En conclusión, la noción de actitud sirve a psicólogos y sociólogos para

explicar que la conducta del individuo no está regulada directamente desde

el exterior por el medio físico o el medio social, y que los efectos del

mundo exterior son mediatizados por la manera con que el individuo organiza,

codifica e interpreta los elementos exteriores.

No obstante, su empleo resulta delicado: en sociología, la noción de

actitud corre el riesgo de provocar una psicologización de los problemas

que minimice los determinantes económicos, políticos e institucionales, y

en psicología, conlleva el riesgo de minimizar el papel de las condiciones

externas. Esto parece ya haber sucedido, puesto que tras décadas de

investigaciones sobre las actitudes, se ha descubierto que la actitud no es

lo único que determina la conducta (Montmollin, 1985, pág. 171).

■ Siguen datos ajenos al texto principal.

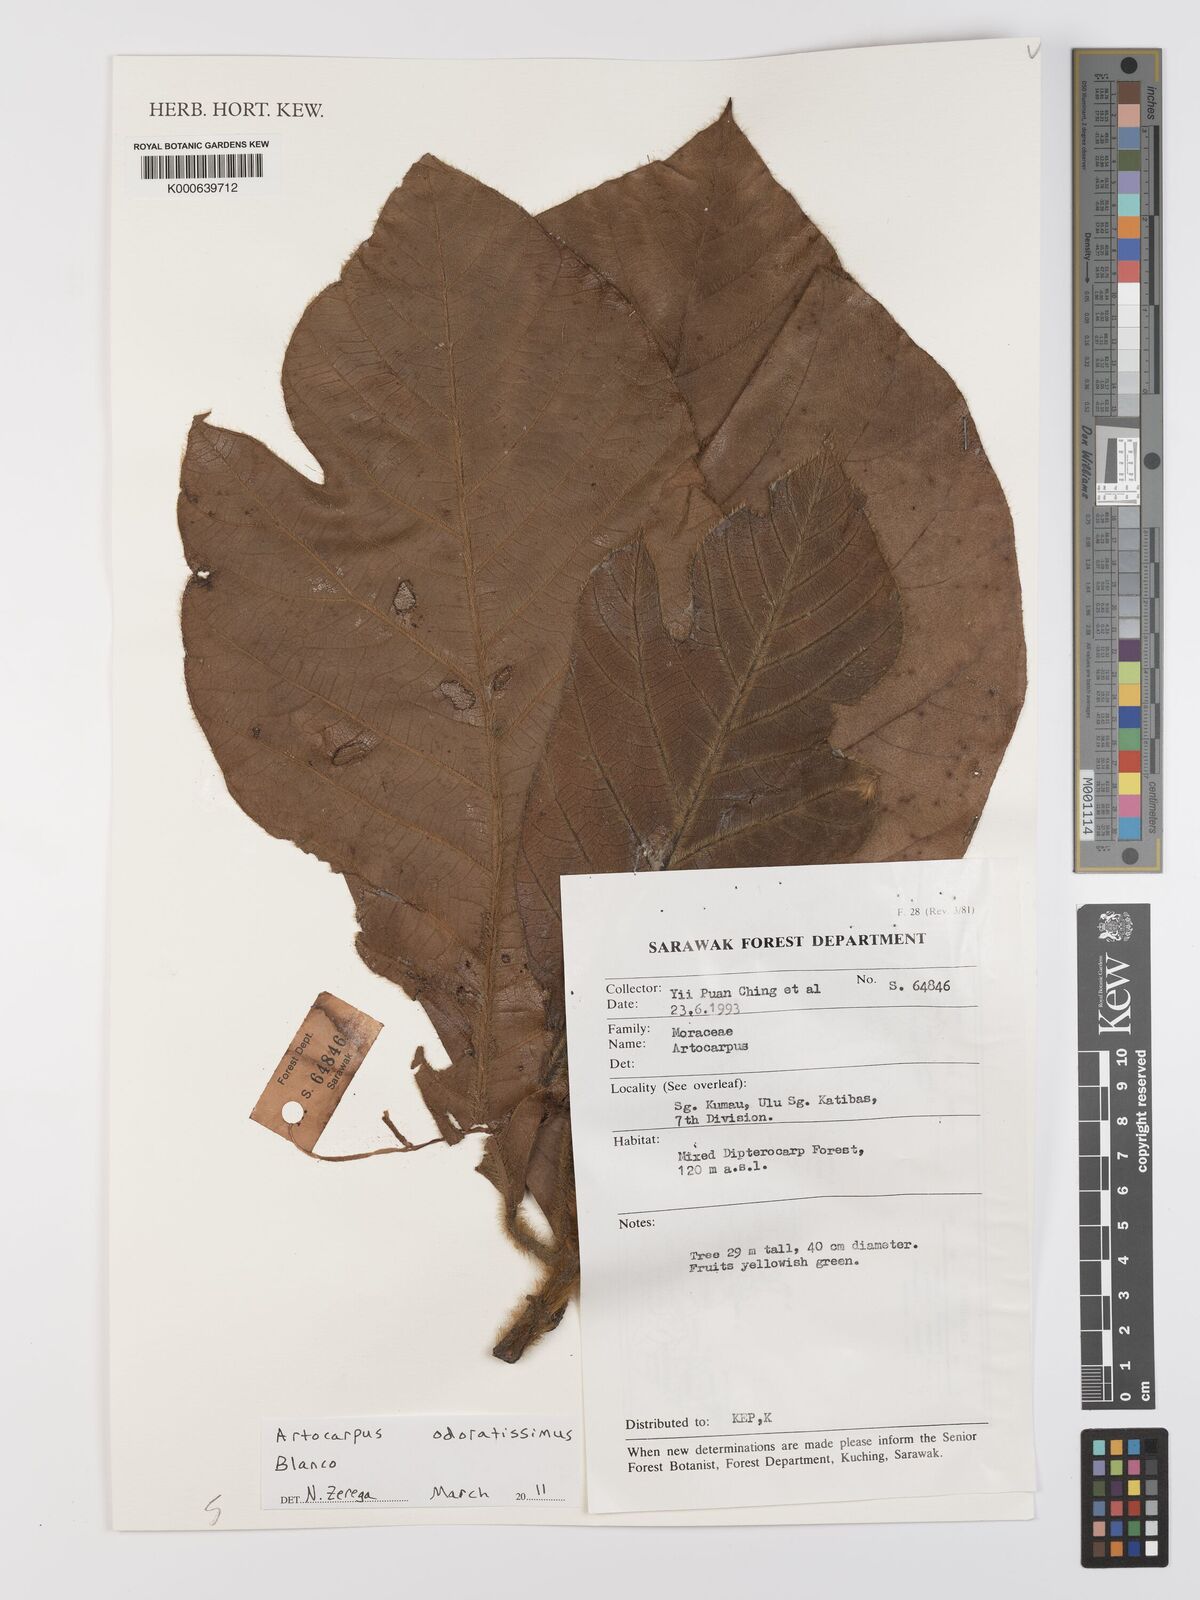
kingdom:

Por otra parte, debemos preguntarnos, con G. de Montmollin (1985,

pág. 173), «si los progresos más decisivos no exigen un doble cambio de

escala: pasar del estudio de actitudes aisladas al estudio del conjunto de las

actitudes del individuo, es decir, a la estructura de su sistema ideológico; y

pasar del estudio de individuos aislados al estudio del conjunto de las actitudes

del grupo, la clase, la sociedad, es decir, a la estructura ideológica del

cuerpo social». Probablemente ello mejoraría también la eficacia de los

intentos de persuasión. La persuasión no es sino el intento de cambiar las

opiniones de los demás, con la finalidad última de cambiar sus comportamientos.

De ahí el enorme interés que tienen educadores, vendedores, políticos,

líderes religiosos y de sectas, etc., en la persuasión y, sobre todo, en

ser eficaces en este campo, es decir, en ser persuasivos.